I have to calculate the integral $\int_{\gamma}d\omega$ $$\omega=(y+z)dx+(z+x) dy+(x-y) dz$$ $\gamma$ is the intersection between the sferic surface $x^2+y^2+z^2=1$ and che plane $y=z$
I want to solve it computing $d\omega$ directly with wedge products, so I found $d\omega=-2dy\wedge dz$. Now I establish a parametrization for $\gamma$ which is $$\begin{cases} x=cost\\ y=\frac{1}{\sqrt{2}}sint\\ z=\frac{1}{\sqrt{2}}sint \end{cases} $$ Where $t\in[0,2\pi]$, so I have to evaluate this integral: $$\int_{[0,2\pi]} -2dy\wedge dz(-sint, \frac{1}{\sqrt{2}}cost, \frac{1}{\sqrt{2}}cost) $$
But I don't know how to evaluate that, usually I use this method when integrating a 2-form on a 2-surface. What should I do?
You wish to apply Stokes theorem
$$ \int _{\gamma} \omega = \int_{D} d\omega,$$
where $D$ is a surface with $\partial D = \gamma$. You need to find this $D$ first.

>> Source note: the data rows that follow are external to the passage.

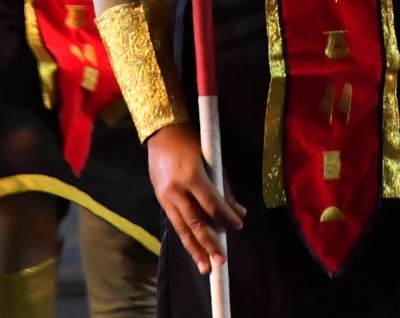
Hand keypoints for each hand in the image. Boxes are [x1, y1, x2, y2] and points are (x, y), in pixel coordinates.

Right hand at [148, 123, 245, 273]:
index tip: (238, 227)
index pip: (212, 204)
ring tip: (205, 267)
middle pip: (195, 222)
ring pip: (182, 228)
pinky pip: (175, 223)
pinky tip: (194, 250)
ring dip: (195, 249)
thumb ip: (224, 187)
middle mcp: (176, 190)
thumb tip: (239, 212)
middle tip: (221, 262)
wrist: (161, 132)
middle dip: (210, 244)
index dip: (225, 218)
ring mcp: (165, 197)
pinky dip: (186, 237)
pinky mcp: (160, 200)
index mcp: (191, 176)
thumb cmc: (192, 141)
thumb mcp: (212, 160)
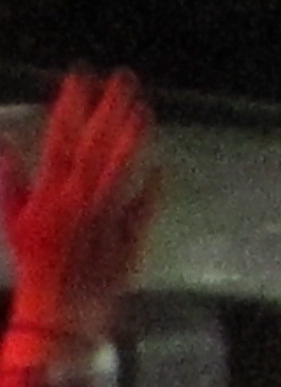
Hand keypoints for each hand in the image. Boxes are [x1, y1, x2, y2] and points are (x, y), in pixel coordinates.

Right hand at [3, 69, 158, 341]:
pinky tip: (160, 163)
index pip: (60, 139)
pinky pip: (142, 206)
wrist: (59, 310)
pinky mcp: (128, 236)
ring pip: (122, 170)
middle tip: (123, 77)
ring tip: (144, 107)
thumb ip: (11, 182)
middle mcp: (78, 202)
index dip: (69, 105)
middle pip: (96, 147)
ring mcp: (105, 218)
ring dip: (133, 138)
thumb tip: (3, 144)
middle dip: (109, 109)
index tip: (78, 76)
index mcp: (48, 194)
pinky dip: (150, 186)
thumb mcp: (14, 222)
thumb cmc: (36, 263)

There are lots of them, the simplest one is the intersection of the plane $y=z$ with the unit ball. It has a parametrization
\begin{cases} x= r \cos t\\ y=\frac{r}{\sqrt{2}}\sin t\\ z=\frac{r}{\sqrt{2}}\sin t \end{cases}
with $0<r<1$ and $ 0<t<2\pi$.
Or you can just use your parametrization of $\gamma$ and integrate $\omega$.